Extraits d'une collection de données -
________________________

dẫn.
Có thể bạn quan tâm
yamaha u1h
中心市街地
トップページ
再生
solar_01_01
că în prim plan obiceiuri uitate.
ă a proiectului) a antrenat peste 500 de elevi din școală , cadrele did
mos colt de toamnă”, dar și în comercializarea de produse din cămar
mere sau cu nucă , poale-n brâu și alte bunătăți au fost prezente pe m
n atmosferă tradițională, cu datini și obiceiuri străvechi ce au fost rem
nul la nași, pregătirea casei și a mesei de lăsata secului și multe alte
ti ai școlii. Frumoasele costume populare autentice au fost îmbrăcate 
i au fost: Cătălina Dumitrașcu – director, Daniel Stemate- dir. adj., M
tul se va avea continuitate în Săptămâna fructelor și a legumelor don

________________________

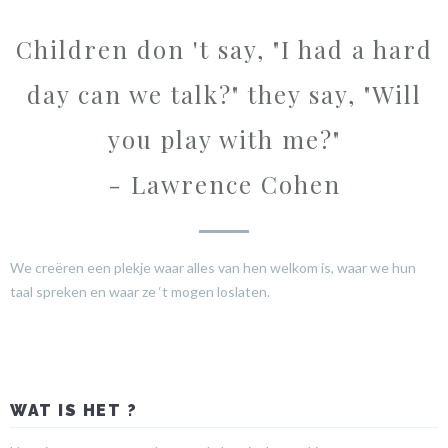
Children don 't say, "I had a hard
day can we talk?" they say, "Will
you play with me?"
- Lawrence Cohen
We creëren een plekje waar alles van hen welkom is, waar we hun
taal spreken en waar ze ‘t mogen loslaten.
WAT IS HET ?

________________________

EXERCICE -
Mettez en liste JSON de chaînes les lignes allant de celle qui contient "Children don 't" jusqu'à celle qui contient "WAT IS HET ?", ces deux lignes comprises. Donnez une chaîne par ligne et laissez de côté les lignes vides.

RÉPONSE ATTENDUE -
[
  "Children don 't say, \"I had a hard",
  "day can we talk?\" they say, \"Will",
  "you play with me?\"",
  "- Lawrence Cohen",
  "We creëren een plekje waar alles van hen welkom is, waar we hun",
  "taal spreken en waar ze ‘t mogen loslaten.",
  "WAT IS HET ?"
]